This year the Zimbabwe International Book Fair (ZIBF) celebrated its 30th anniversary with a series of workshops, live book reading and exhibitions at various venues in the CBD including Harare Gardens, Crown Plaza Hotel and the Book Cafe.
Running under the theme Enabling creatives, writing, publishing and reading for Africa’s growth, the Book Fair ran from the 30 September to the 5 October and attracted scores of people including school children, writers, publishers and book lovers.
Churchill High school student Taona Mwaripa was pleased with what the Book Fair has one offer, saying that, “[it] gives us an opportunity to see new books on the market so that we can equip ourselves with the most recent information.”
This year’s edition was moved from its regular slot at the end of July (29 July to 3 August) to last week’s schedule so as not to clash with the harmonized elections.
ZIBF executive board chairperson Musaemura Zimunya explained: “Given that we all experience an unusual concentration of energies, some positive, others negative, prior to, during and after the elections, we found it prudent to push our dates further back, however inconvenient it seemed at the time.”

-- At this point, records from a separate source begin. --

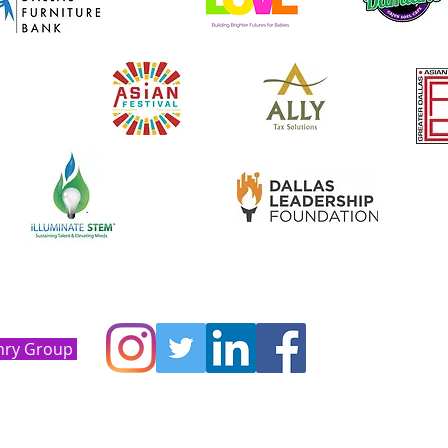
nry Group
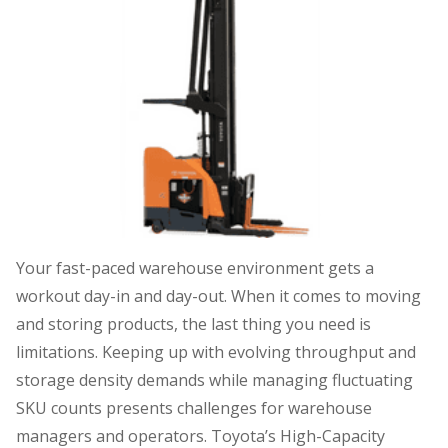
Your fast-paced warehouse environment gets a
workout day-in and day-out. When it comes to moving
and storing products, the last thing you need is
limitations. Keeping up with evolving throughput and
storage density demands while managing fluctuating
SKU counts presents challenges for warehouse
managers and operators. Toyota’s High-Capacity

The Book Fair had several programs targeting youth including the Young Persons Indaba, Live Literature Centre, Children’s Reading Tent and The Digital Zone.
A new feature this year were the literary evenings, which saw writers like Memory Chirere reading and discussing their work at the Book Café.
Running parallel to the Fair were a series of Indaba sessions held at Crown Plaza hotel, covering a variety of topics such as indigenous languages and knowledge systems, digitization, dialogue and tolerance in African communities, health and environment. Also on offer was a writers’ workshop themed: Writing for children now, which was well attended by different invited writers and guests from various organisations that represent writers, including Writers International Network Zimbabwe.
“As you may agree, it is very crucial for our literary and book sector to revisit this theme in the light of our changing society and technological revolutions that demand adjustment in order to remain relevant to our children and future citizens,” said Zimunya.
The 30th edition of the ZIBF was sponsored by Culture Fund in partnership with the European Union, Kopinor and Norcode and the British Council, and Hivos in partnership with the Royal Norwegian Embassy and the Office of the President of Zimbabwe.